Mittlerweile schuf Tesla Tatsachen. Immer am Rande des Schwarzbaus, wie Bauernfeind beschreibt, aber nie illegal. Das Vorgehen war durch die Bundesgesetzgebung gedeckt. Das Bundesimmissionsschutzgesetz (BImSchG) bietet das entscheidende Schlupfloch. Dessen § 8a ermöglicht es der Genehmigungsbehörde „auf Antrag vorläufig“ zuzulassen, „dass bereits vor der Erteilung einer Genehmigung mit der Errichtung einschließlich der Maßnahmen, die zur Prüfung der Betriebstüchtigkeit der Anlage erforderlich sind, begonnen wird“. Von dieser Möglichkeit wurde vor Erteilung der endgültigen Errichtungs- und Betriebsgenehmigung mindestens neunzehnmal Gebrauch gemacht, wie die Autoren beider Bücher minutiös schildern. Wolfgang Bauernfeind enthält sich als erfahrener Journalist einer persönlichen Bewertung. Aber er zitiert den Geschäftsführer der Grünen Liga Brandenburg e. V., Michael Ganschow: „Wir erleben gerade […] den Niedergang von demokratischen bundesrepublikanischen Strukturen um uns herum.“ Das Tesla-Projekt ist in dieser Frage nicht der Urknall. Aber mit der Gigafactory wurde ein prestigeträchtiger Modellfall aufgelegt.

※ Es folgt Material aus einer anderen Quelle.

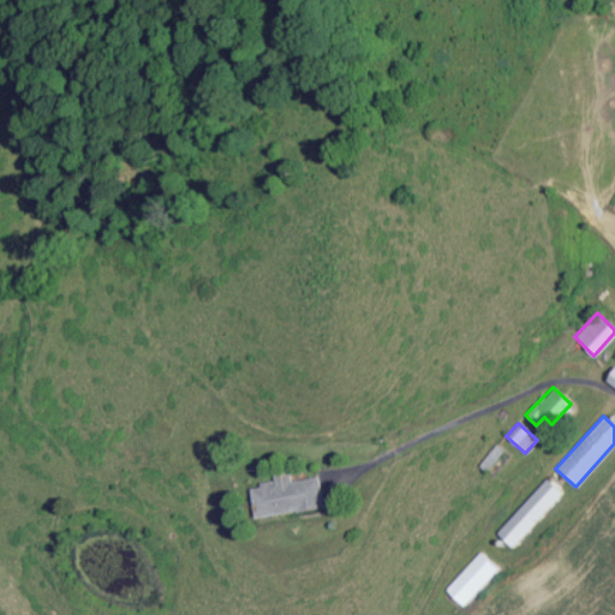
[(322,508),(317,476),(249,484),(254,517),(322,508)]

Die Folgen können für die Region existenzgefährdend sein. Auf die Wasserproblematik als Kardinalfrage habe ich schon hingewiesen. Am 17. April 2022 zitierte die Berliner Zeitung eine dpa-Meldung, die es in sich hat. In der Region Strausberg-Erkner könnten „wegen Umweltproblemen“ nur knapp 15 statt der vorgesehenen 17 Millionen Kubikmeter Trinkwasser pro Jahr genutzt werden. Gut 10 Prozent davon verbraucht Tesla. Der Wasserverband hat inzwischen erste Rationierungsschritte angekündigt. Wolf D. Hartmann und Walter Stock erläutern die Probleme von Umweltbelastungen und Regionalplanungsdefiziten ausführlich.
Sie gehen aber auch tiefgründiger als es Bauernfeind vermag, auf die ökonomischen Hintergründe des Projektes ein. Auch sie sehen in Elon Musks technologischen Visionen durchaus Zukunftspotenziale, die die deutsche Automobilindustrie bislang sträflich verschlafen hatte. Sie sehen aber auch die Gefahren einer dermaßen rabiat daherkommenden Unternehmensstrategie. „Tesla fährt immer noch auf der Überholspur“, stellen sie fest. Finanziell stehe das alles auf wackligen Füßen. Tesla erwirtschafte bei einer weltweit 50prozentigen Auslastung seiner Standorte 1000 US-$ pro Fahrzeug, bei Mercedes-Benz betrage die Gewinnmarge 5000 US-$. Der jüngste Geschäftsbericht Teslas vermerkt allerdings entschieden höhere Zahlen. Für Grünheide werde entscheidend sein, wie es dem Konzern gelinge „entsprechende Wachstumsspielräume und Marktanteile zu halten bzw. auszubauen“, argumentieren Hartmann und Stock. Ansonsten sei auch hier ein Flop nicht auszuschließen.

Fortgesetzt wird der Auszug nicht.